Document excerpt:
===

Well, Yom Tov time is here again. A happy time, a busy time,
and a time for reconnecting spiritually as well as
socially.
It seems like everyone in the world becomes twenty times
busier, what with the shopping for clothes and the shopping
for food and the planning, cleaning, cooking, rushing and
doing, doing and doing. Then, finally, everything is done and
we light candles, relax, sit back and enjoy the results of
our efforts.
Except when there is a Chol Hamoed. Then it's a different
story.
Though the above scenario still applies, the "sit back and
relax" only lasts a day or two.
Chol Hamoed means that a day or two after the actual
chag, we have to begin the cycle of cooking and
cleaning and planning and rushing around all over again. A
busy time, again, but wonderful. Beautiful. Meaningful and
happy.
However, depending on the Yom Tov and how many guests we've
planned for the meals, the Chol Hamoed busy part can really
get to you if you don't watch out. Ever notice that feeling,
comes the second or third day of Yom Tov, that you don't
remember which day it is, only how many more meals are left
to plan and cook? First, there is the constant and continuous
peeling, cooking, serving, cleaning and straightening up,
only to begin all over again.

===

Short problem 1:
Please repeat the records from the line containing "[165, 124, 201, 155]" through the line containing "[674, 539, 704, 643] [698, 538, 729, 618]", including both of those lines, and leave out any picture markers.
The records that follow are unrelated to the text above.

===

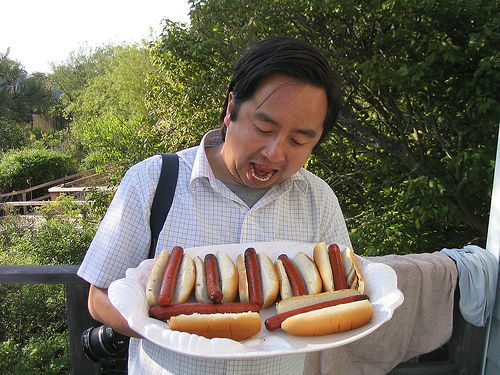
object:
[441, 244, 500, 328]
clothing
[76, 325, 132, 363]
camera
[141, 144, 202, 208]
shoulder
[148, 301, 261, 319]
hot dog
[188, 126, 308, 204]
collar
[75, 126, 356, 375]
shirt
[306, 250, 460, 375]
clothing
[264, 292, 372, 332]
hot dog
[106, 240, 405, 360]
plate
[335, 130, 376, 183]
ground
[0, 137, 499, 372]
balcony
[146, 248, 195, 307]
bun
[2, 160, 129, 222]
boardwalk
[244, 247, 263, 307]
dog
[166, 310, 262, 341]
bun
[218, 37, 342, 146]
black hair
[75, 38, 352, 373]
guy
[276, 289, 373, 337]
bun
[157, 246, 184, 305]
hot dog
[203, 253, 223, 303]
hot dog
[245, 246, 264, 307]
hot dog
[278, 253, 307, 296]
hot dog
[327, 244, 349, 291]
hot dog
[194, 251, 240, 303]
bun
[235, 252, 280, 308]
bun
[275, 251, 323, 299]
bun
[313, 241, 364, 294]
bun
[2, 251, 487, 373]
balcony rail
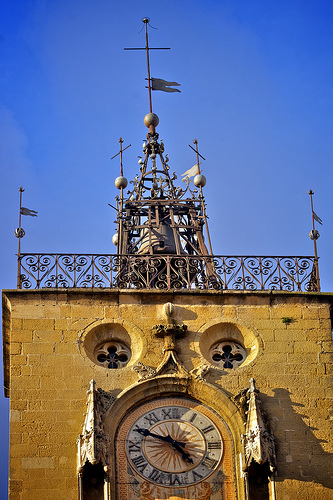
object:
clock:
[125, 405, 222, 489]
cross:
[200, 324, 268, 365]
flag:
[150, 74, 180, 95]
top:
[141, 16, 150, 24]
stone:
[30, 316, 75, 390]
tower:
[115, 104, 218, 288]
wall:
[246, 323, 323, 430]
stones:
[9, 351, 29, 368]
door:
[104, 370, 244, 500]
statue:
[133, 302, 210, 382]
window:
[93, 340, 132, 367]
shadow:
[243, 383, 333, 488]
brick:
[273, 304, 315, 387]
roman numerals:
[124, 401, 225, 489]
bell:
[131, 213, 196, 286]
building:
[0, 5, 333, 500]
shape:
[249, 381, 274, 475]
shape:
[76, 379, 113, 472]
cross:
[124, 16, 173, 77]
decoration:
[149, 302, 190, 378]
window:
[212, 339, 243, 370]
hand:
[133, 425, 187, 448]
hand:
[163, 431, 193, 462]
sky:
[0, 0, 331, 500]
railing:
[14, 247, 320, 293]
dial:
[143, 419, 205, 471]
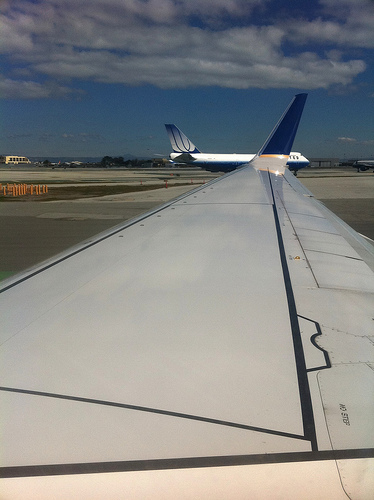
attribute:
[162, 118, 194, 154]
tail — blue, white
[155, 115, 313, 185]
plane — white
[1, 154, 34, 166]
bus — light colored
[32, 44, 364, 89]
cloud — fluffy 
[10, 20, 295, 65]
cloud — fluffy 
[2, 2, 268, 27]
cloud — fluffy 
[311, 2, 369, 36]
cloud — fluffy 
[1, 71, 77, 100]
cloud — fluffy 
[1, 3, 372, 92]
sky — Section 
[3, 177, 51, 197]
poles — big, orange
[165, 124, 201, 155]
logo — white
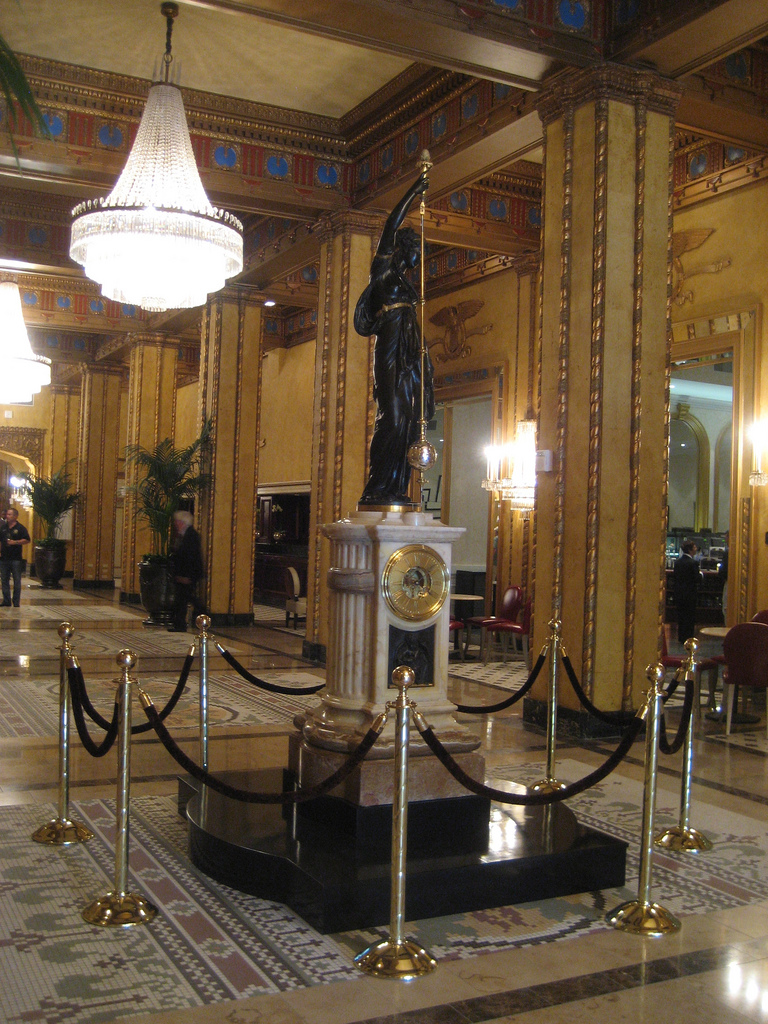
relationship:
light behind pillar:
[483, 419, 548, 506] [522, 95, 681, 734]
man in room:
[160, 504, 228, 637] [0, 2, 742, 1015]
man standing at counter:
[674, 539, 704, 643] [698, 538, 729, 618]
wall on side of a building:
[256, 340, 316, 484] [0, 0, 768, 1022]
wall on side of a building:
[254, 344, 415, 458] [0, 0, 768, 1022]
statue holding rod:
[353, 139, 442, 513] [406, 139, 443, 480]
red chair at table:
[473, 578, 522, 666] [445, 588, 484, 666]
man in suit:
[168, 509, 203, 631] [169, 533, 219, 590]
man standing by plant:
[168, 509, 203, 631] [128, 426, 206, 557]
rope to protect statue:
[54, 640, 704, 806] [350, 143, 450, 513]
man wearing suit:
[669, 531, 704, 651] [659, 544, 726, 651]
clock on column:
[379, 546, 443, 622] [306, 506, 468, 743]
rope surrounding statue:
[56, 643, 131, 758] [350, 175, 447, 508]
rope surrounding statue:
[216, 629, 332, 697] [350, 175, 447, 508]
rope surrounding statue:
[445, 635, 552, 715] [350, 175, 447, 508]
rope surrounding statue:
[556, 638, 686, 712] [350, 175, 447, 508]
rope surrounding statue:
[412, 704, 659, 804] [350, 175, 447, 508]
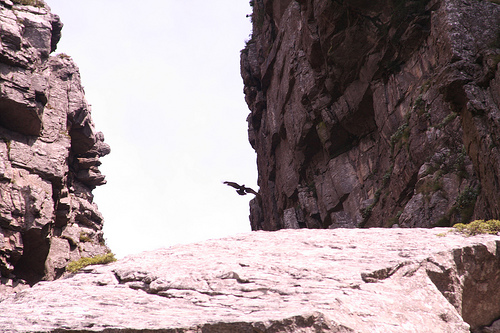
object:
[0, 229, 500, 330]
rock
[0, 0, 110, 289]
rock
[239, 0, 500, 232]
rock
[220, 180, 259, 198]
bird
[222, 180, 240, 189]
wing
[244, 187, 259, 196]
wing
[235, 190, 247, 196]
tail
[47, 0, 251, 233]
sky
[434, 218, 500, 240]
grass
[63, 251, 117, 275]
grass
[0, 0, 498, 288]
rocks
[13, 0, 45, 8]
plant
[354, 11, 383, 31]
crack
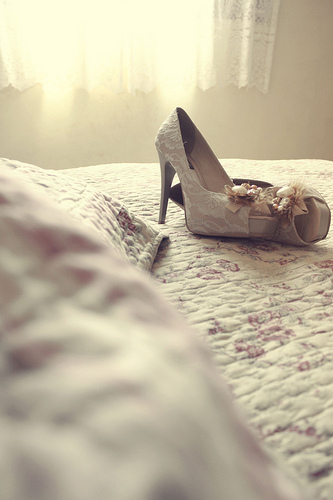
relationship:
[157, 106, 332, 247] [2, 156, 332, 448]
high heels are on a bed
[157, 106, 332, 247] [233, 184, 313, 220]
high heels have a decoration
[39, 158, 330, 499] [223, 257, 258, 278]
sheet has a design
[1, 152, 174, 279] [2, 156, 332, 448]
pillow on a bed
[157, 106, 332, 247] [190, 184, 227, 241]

===

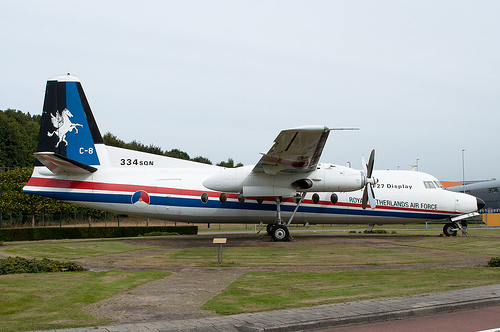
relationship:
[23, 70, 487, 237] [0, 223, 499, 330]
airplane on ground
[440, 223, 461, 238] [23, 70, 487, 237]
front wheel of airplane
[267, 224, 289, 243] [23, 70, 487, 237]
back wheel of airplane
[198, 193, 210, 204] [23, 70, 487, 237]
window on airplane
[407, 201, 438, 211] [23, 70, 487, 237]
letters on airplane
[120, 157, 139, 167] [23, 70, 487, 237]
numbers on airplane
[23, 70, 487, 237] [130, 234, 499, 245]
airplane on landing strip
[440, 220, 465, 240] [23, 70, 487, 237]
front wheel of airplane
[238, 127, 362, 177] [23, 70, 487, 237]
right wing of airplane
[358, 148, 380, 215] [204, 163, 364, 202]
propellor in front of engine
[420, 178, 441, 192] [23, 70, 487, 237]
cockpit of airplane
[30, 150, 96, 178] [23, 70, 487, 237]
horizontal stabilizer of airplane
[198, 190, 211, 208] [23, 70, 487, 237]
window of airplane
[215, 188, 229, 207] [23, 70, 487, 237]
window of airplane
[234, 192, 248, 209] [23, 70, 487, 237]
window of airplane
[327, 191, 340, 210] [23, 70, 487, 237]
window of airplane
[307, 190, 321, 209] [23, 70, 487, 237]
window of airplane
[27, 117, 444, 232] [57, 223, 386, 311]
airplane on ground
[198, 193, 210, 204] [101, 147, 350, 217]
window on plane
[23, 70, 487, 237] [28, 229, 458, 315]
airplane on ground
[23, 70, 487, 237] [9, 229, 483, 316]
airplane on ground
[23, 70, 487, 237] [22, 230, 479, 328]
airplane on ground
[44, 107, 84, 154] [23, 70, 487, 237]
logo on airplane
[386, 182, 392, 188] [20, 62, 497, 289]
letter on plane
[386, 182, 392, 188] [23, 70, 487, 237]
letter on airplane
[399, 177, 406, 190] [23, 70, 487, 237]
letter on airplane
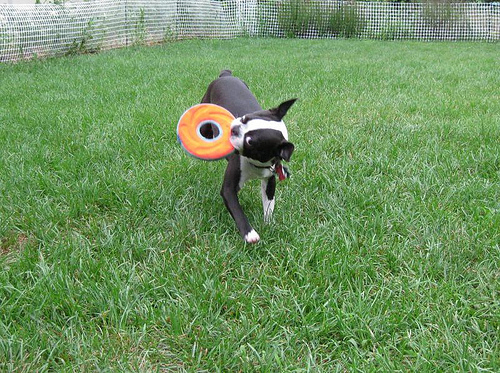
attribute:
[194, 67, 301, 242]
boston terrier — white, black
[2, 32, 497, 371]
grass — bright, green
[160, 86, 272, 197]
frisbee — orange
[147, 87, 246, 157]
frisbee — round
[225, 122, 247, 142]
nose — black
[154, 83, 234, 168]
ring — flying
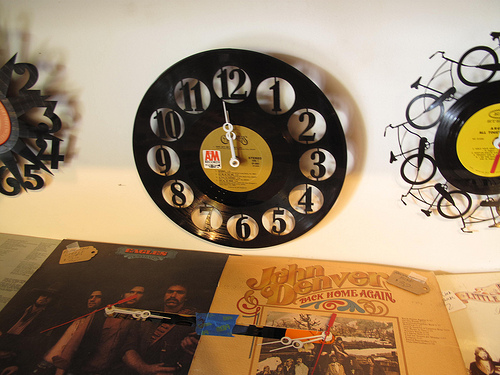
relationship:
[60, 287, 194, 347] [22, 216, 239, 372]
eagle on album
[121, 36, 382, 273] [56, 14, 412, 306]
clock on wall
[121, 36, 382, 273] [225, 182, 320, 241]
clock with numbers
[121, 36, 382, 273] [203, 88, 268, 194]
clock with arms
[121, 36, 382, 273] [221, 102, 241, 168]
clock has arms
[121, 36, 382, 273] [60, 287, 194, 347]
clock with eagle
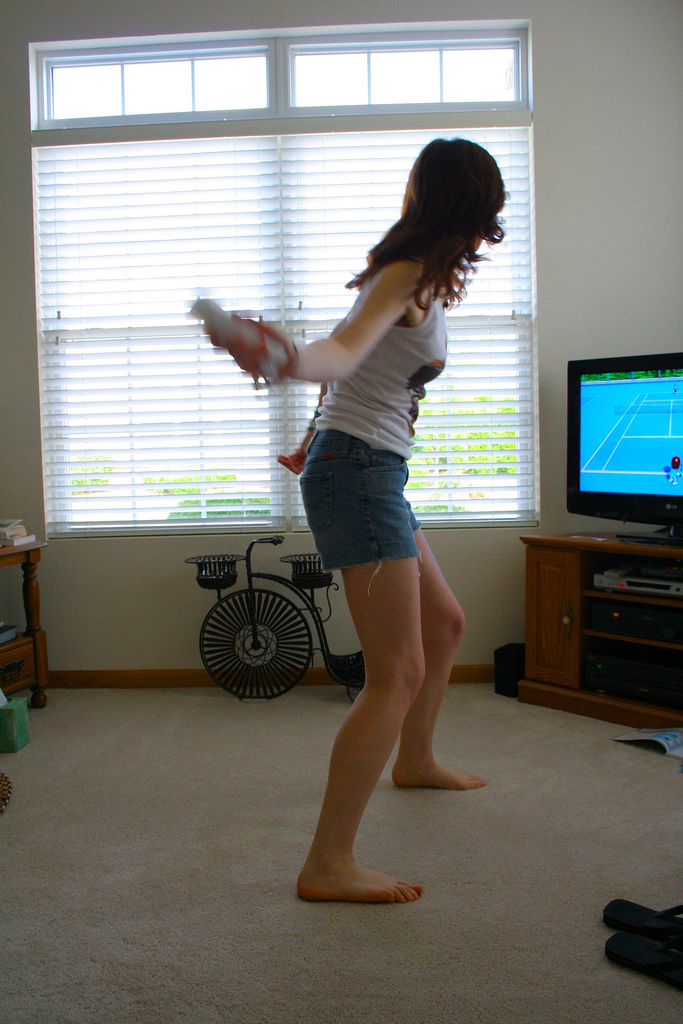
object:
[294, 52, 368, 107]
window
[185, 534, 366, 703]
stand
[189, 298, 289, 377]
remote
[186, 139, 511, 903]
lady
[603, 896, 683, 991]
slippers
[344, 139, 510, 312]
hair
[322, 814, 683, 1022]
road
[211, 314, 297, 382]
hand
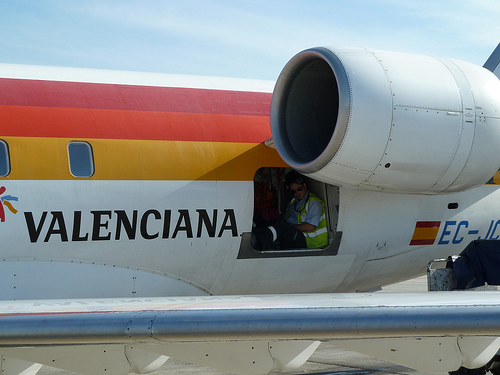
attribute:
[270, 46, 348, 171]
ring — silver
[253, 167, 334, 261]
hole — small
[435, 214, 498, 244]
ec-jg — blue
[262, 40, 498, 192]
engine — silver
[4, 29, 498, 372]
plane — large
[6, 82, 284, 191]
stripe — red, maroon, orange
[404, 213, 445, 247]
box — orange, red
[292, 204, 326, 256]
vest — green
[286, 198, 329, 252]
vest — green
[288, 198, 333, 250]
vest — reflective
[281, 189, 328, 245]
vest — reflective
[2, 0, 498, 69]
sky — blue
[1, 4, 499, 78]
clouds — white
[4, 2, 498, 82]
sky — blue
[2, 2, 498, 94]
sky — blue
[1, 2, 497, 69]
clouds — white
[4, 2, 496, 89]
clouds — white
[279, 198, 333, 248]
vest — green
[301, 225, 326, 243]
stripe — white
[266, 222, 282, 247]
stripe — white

===

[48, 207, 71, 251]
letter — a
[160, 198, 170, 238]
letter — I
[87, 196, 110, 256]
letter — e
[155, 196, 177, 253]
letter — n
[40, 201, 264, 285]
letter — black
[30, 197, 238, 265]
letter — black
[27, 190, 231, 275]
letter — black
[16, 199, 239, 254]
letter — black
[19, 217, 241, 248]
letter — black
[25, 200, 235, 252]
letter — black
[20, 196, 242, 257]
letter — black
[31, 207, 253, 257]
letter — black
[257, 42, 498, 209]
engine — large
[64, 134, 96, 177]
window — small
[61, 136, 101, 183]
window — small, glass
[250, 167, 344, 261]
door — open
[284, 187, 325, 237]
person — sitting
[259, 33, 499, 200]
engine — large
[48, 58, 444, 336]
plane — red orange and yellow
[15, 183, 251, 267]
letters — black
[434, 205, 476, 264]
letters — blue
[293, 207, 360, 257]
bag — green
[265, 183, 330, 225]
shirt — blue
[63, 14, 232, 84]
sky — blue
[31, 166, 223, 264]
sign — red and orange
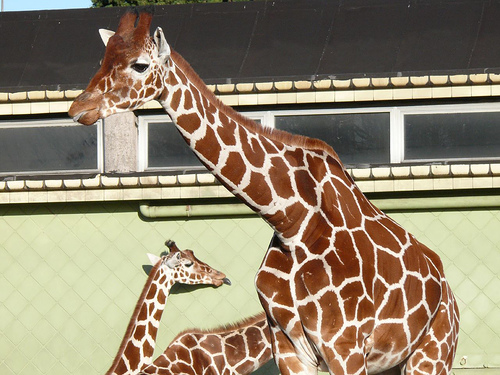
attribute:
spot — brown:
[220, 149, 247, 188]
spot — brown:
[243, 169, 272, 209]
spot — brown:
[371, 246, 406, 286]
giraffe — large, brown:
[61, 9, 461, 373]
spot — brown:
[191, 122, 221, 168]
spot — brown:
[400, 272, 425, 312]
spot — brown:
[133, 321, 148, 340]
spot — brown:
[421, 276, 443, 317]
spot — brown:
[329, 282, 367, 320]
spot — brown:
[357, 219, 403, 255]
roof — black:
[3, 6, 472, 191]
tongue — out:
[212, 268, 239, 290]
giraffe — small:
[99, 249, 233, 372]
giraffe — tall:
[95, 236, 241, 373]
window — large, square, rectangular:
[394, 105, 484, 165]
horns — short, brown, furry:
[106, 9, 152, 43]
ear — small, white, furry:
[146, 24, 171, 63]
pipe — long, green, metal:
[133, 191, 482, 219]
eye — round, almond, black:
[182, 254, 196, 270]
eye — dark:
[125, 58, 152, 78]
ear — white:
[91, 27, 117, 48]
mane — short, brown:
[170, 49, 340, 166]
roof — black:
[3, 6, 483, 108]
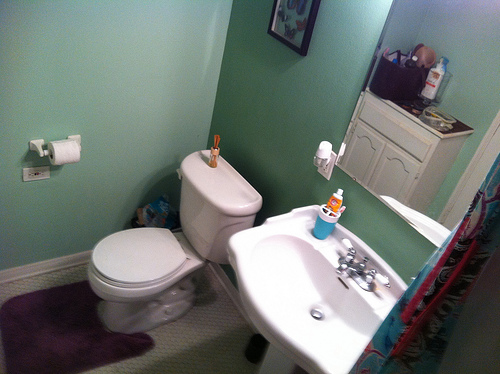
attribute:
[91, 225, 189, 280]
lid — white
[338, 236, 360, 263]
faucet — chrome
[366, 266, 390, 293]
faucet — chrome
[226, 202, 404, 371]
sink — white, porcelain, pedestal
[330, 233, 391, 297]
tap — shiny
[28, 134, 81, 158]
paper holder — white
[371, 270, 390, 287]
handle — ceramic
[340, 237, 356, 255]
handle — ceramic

===

Short problem 2:
Answer these about the Yom Tov piece:
(a) What does the piece say we do once everything is finally done?
(b) How long does the "sit back and relax" last when there is a Chol Hamoed?
(c) On the second or third day of Yom Tov, what does the piece say you remember instead of which day it is?

Exercise result 1:
[165, 124, 201, 155]
logo — white
relationship:
light behind pillar:
[483, 419, 548, 506] [522, 95, 681, 734]
man in room:
[160, 504, 228, 637] [0, 2, 742, 1015]
man standing at counter:
[674, 539, 704, 643] [698, 538, 729, 618]

Exercise result 2:
(a) We light candles, relax, sit back and enjoy the results of our efforts.
(b) A day or two.
(c) Only how many more meals are left to plan and cook.